Guido De Schrijver (Bélgica)

El encuentro coincidió con mi estancia corta en Guatemala. Es así que pude participar en el encuentro, aunque lamentablemente apenas durante la mañana del primer día.

 

Lo que llama la atención cuando uno se mueve tanto por la ciudad capital como en el interior del país, son los textos bíblicos que aparecen en las paredes, en rótulos y cárteles publicitarios a la par de propaganda comercial. Guatemala es una república secular, donde existe la separación del Estado y la religión. Jesús dijo: “Dad, pues, al César lo que es del César, y a Dios lo que es de Dios.” Sin embargo, ciertos individuos, cuya vida en nada corresponde a lo que Dios quiere, muy al contrario, han logrado que se decretara un “Día de la biblia.” Cualquier entidad religiosa puede declarar para sus creyentes un día y una docena de días, relacionados con su concepción religiosa. Sin embargo, en el caso mencionado el ‘Día de la Biblia’ fue decretado en el Congreso de la República. Eso significa ni más ni menos una falacia, un ataque al estado secular de Guatemala. Andando por las calles y la Plaza Mayor se encuentran pastores que a través de los altoparlantes anuncian su interpretación de la biblia. “Arrepentiós! porque ya viene el día del juicio.” Vi pasar madres con dos, otras con tres o más hijos, el rostro reflejando cansancio, “Arrepentíos!” o desesperación por la vida dura que están sufriendo. Le pregunté de qué deben arrepentirse estas pobres madres? De ser pobres? De no tener oportunidades en la vida? Un viejito canoso me habría observado mientras que en su perecer estuve escuchando con atención lo que salió del altoparlante. Prudentemente se me acercó y me pidió un minuto de mi tiempo. Comenzó a predicar, le interrumpí y le pregunté si me podía explicar de qué se debe uno arrepentirse. Del adulterio, de la avaricia, me contestó. Y qué significa la avaricia. Que uno quiere siempre más y más y más. En ese caso no es la mayoría de la gente que por aquí anda, respondí, porque ni siquiera tiene la oportunidad de querer más y más y más. Son los ricos y los terratenientes de este país que quieren cada vez más y más y más, empobreciendo a la gente que trabaja para ellos. Por qué no van a predicar “Arrepentíos” ante el Congres de la República donde hay algunos cuantos ladrones, le contesté. Se retiró con un Dios lo bendiga.

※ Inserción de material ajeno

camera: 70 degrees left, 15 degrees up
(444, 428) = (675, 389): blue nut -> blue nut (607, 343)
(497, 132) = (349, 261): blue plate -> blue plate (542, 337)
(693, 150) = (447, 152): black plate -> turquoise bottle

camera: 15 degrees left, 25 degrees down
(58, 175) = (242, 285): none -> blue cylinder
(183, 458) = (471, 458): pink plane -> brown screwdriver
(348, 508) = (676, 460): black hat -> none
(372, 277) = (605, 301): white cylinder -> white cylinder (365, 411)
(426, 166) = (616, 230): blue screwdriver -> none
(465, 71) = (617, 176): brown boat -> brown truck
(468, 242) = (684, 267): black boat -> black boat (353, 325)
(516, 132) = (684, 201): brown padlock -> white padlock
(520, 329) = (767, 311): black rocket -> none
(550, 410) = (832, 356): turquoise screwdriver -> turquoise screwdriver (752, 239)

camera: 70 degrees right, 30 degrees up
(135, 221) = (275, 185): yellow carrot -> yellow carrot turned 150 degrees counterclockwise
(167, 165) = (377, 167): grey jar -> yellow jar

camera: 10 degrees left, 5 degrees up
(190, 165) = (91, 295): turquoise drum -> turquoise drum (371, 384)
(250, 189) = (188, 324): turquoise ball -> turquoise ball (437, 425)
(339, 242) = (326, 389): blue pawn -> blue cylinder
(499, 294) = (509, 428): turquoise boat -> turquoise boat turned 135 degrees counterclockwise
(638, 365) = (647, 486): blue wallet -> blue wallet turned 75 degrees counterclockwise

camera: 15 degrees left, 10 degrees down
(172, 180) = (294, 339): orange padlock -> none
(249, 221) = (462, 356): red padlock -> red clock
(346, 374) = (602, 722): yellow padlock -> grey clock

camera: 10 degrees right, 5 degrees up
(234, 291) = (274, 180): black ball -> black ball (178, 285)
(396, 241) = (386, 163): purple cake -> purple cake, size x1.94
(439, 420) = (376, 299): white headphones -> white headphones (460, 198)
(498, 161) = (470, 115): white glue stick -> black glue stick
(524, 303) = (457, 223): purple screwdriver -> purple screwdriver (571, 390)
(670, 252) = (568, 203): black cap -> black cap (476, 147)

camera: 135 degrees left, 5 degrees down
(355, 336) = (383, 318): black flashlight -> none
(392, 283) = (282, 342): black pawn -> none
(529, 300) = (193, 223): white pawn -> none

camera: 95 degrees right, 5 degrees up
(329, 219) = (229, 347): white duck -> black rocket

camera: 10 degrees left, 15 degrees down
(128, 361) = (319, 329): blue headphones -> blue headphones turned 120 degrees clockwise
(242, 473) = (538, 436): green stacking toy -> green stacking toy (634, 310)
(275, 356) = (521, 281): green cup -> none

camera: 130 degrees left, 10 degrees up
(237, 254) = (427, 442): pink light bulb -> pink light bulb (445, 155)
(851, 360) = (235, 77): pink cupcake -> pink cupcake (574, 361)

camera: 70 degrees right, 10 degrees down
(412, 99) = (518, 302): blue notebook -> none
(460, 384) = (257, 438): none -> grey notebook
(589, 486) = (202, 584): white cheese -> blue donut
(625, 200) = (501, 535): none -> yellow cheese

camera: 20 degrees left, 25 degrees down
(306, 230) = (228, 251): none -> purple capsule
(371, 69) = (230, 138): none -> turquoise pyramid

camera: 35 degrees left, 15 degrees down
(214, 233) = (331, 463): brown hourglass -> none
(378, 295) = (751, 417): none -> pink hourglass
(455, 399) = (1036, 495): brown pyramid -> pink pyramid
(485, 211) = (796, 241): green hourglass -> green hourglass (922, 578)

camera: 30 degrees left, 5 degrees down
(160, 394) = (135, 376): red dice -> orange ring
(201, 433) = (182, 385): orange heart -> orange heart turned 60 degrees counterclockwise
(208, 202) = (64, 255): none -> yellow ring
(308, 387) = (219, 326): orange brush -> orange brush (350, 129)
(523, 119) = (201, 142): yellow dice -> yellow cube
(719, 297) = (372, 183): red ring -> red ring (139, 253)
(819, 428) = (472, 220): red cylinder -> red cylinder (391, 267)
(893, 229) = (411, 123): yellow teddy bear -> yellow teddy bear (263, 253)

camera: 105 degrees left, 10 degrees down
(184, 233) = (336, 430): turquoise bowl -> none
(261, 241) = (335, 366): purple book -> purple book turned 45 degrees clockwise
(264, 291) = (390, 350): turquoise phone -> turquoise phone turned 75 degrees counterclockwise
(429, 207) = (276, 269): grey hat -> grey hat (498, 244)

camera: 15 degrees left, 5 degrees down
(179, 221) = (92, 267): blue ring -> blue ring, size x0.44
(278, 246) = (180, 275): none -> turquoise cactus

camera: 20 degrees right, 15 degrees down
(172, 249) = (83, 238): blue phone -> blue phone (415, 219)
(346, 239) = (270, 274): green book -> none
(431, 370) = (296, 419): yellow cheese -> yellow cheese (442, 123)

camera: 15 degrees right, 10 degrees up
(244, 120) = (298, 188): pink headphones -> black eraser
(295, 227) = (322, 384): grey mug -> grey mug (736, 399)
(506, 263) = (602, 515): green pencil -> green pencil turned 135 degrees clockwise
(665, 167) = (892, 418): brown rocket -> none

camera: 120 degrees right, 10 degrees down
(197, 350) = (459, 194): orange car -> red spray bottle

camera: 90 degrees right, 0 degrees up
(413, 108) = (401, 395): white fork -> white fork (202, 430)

Llama poderosamente la atención – en estos días con presidente Donald Trump en el poder de los Estados Unidos más que nunca – que las autoridades y los que mandan muchas veces son los que se hacen los santos y manejan la religión y la biblia a su antojo y para sus beneficios propios. El dictador general Efraín Ríos Montt abusó de la Biblia, legitimando las masacres horrendas que se cometieron contra comunidades mayas bajo su responsabilidad.

La iniciativa de Codeca  con este encuentro significa un esfuerzo para unir un compromiso con la comunidad y con el pueblo por un lado y la fe por el otro. En el encuentro se hizo ver que un compromiso político a favor del pueblo no es contrario a la fe, incluso la fe nutre el compromiso, la fe es un motor espiritual que nos permite seguir con la entrega política por una patria mejor, sin abusivos y sin corruptos, un país tal y como Dios se lo sueña.